__Source document__.
+===+
Tip - Jean Part - The jean material is pretty strong so you ca do a fairly taught finish. Start by centering the seam if possible and anchoring at the base. You need to keep an eye on the tension as you will only be able to staple on 3 sides. Leave the last 10cm to 15cm on the transition end with just one or 2 staples and don't use to many staples on the jean piece as you may need to adjust.

Tip -T-shirt Part - Position the t-shirt and start to staple that in place. I used the whole t-shirt front and back and stapled it as a double layer without even cutting. The T-shirt will go under the jean material at the transition point so trim any excess bulkiness to make that joint as smooth as possible. You can now finalize all the T-shirt stapling to get it tight and in position.

Tip - Transition - Any bulkiness can also be removed from the jean material - be sure to leave enough so that it can be folded under itself. Remove any staples that prevent you from working the material. This fold should be stretched tightly and stapled so that it holds well and does not pucker. The jean material will also anchor in the t-shirt or hide the staples if need on the t-shirt transition. If you have tension or puckering problems remove staples with your small screwdriver and pliers and adjust bit by bit.

Once your happy with the tension on the finish fabric you can continue securing with a final run of staples on the underside.

Tip - Handle - I added a piece of wood to act as a handle to make the trolley more portable.
+===+
Saved entries:

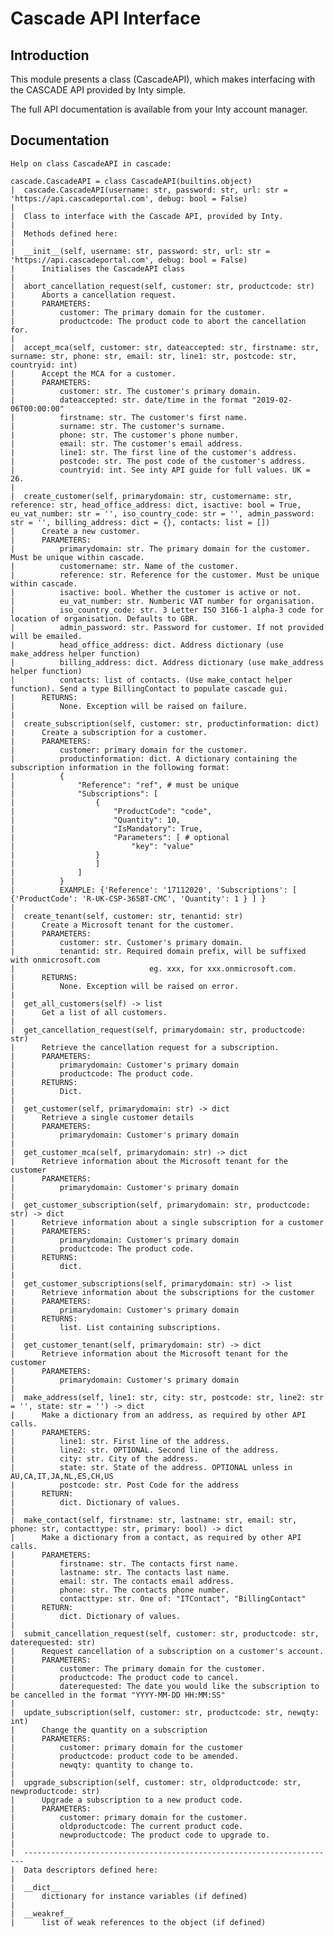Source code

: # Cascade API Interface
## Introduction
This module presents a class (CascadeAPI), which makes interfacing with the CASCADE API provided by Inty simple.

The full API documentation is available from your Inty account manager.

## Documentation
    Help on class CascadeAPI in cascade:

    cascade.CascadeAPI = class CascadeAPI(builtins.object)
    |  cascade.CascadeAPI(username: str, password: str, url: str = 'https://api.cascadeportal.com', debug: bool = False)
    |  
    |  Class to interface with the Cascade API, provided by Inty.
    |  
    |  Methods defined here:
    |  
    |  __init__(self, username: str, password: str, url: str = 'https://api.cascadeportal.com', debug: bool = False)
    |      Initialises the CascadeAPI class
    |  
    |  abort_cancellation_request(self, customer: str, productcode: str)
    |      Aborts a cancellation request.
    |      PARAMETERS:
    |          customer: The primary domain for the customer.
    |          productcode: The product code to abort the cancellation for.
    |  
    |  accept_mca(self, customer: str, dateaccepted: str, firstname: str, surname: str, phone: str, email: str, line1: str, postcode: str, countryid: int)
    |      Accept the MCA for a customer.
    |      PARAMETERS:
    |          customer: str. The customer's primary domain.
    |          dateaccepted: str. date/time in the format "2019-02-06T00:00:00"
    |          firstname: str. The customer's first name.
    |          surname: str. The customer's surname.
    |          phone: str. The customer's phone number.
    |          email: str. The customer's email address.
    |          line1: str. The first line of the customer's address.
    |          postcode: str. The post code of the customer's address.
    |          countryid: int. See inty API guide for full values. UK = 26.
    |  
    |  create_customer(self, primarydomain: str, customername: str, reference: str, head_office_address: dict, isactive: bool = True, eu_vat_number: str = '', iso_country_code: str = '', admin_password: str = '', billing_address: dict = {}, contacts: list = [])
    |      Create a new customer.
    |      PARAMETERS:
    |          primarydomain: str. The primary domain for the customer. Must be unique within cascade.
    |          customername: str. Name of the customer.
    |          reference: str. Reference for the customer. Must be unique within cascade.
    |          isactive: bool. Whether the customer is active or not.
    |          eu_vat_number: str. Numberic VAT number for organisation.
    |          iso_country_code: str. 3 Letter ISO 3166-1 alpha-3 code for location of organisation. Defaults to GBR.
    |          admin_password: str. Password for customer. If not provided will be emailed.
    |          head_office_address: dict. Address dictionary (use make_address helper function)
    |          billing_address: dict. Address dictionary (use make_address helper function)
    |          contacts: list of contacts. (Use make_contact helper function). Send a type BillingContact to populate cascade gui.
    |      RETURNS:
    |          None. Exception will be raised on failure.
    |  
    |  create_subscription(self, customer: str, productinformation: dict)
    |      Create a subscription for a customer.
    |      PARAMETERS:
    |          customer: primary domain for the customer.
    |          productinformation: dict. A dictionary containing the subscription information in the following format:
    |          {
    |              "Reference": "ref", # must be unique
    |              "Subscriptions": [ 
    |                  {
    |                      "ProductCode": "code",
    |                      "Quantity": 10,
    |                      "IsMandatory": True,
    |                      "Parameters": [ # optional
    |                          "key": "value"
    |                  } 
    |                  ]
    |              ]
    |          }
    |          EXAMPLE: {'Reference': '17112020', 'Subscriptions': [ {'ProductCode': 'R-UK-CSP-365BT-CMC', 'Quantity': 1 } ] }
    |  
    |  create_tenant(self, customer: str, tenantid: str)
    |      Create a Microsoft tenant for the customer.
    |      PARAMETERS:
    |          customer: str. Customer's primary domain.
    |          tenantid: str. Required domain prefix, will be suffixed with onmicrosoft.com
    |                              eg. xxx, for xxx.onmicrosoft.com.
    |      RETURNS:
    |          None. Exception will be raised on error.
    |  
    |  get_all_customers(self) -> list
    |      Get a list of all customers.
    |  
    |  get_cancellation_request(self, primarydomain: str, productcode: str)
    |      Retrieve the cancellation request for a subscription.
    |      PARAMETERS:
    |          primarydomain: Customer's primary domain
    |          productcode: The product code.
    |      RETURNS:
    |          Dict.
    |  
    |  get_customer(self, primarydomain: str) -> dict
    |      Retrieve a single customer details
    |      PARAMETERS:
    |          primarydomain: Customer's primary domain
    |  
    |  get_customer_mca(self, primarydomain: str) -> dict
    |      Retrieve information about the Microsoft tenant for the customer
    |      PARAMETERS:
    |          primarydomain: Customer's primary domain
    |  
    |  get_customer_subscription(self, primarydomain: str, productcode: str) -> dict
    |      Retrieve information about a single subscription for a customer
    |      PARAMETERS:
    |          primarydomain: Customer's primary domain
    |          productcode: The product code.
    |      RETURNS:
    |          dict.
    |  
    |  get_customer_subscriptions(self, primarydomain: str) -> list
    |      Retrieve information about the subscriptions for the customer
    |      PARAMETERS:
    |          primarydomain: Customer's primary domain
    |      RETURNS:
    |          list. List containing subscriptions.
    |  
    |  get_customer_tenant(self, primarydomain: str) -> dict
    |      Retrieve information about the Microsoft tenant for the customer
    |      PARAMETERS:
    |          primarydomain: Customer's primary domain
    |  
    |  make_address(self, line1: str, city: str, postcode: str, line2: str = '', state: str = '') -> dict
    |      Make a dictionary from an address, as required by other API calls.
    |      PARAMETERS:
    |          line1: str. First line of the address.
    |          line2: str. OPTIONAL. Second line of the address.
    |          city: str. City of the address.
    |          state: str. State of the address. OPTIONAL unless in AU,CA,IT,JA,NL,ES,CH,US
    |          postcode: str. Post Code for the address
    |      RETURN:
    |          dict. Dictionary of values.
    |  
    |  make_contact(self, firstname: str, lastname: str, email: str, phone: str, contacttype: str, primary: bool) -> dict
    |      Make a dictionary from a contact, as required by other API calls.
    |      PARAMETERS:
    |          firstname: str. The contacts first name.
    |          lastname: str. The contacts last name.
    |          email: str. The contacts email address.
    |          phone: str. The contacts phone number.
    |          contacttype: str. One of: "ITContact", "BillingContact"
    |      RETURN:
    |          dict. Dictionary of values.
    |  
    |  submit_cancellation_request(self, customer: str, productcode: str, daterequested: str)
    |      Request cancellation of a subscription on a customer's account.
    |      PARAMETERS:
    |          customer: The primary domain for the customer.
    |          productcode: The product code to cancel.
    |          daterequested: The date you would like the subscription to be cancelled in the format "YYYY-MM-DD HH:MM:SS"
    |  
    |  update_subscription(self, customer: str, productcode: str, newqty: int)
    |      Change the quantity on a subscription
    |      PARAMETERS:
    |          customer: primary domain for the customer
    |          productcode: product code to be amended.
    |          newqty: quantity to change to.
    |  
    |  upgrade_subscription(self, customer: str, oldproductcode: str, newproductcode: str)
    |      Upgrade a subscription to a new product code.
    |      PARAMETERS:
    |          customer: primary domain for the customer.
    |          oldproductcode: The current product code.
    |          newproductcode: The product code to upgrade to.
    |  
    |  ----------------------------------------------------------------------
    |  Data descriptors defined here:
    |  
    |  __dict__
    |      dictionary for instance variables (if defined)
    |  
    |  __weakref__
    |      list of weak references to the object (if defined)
+===+
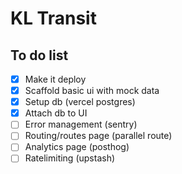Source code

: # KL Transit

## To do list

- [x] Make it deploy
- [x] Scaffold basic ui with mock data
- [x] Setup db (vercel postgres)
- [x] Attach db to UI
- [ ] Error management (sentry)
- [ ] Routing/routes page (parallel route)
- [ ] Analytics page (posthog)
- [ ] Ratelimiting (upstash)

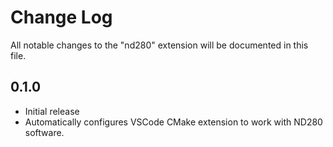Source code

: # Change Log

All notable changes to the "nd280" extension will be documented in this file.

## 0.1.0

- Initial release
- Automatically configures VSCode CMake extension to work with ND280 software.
+===+
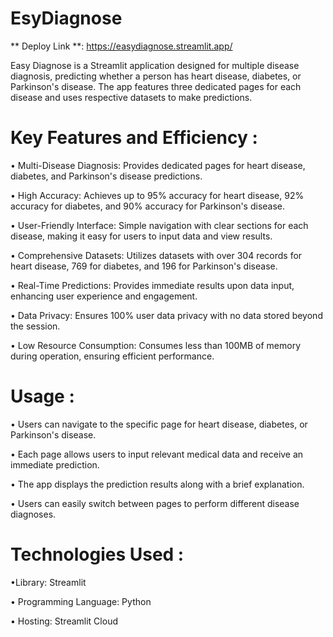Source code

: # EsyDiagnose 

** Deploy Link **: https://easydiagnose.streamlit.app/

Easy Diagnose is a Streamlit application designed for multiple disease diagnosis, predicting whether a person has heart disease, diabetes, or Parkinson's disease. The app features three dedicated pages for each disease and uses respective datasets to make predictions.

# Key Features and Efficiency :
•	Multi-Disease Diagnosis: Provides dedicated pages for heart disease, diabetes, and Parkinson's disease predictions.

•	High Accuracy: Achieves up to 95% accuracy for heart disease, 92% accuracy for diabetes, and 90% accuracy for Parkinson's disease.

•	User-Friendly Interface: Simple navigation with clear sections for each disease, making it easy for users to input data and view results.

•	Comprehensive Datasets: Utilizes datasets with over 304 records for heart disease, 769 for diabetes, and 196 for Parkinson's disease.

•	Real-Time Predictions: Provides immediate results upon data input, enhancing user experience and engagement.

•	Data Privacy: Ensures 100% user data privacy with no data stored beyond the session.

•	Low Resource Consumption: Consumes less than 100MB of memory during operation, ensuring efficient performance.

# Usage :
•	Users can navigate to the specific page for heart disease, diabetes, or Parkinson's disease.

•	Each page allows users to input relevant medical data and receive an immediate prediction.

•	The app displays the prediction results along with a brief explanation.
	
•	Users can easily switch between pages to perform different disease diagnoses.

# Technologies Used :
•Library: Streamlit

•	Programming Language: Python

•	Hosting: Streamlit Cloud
+===+
__Aim of the task__.
Quote the trolley upholstery tips word for word, starting with "Tip - Transition" and going on through "trolley more portable.".

__Problem solution__.
Tip - Transition - Any bulkiness can also be removed from the jean material - be sure to leave enough so that it can be folded under itself. Remove any staples that prevent you from working the material. This fold should be stretched tightly and stapled so that it holds well and does not pucker. The jean material will also anchor in the t-shirt or hide the staples if need on the t-shirt transition. If you have tension or puckering problems remove staples with your small screwdriver and pliers and adjust bit by bit.

Once your happy with the tension on the finish fabric you can continue securing with a final run of staples on the underside.

Tip - Handle - I added a piece of wood to act as a handle to make the trolley more portable.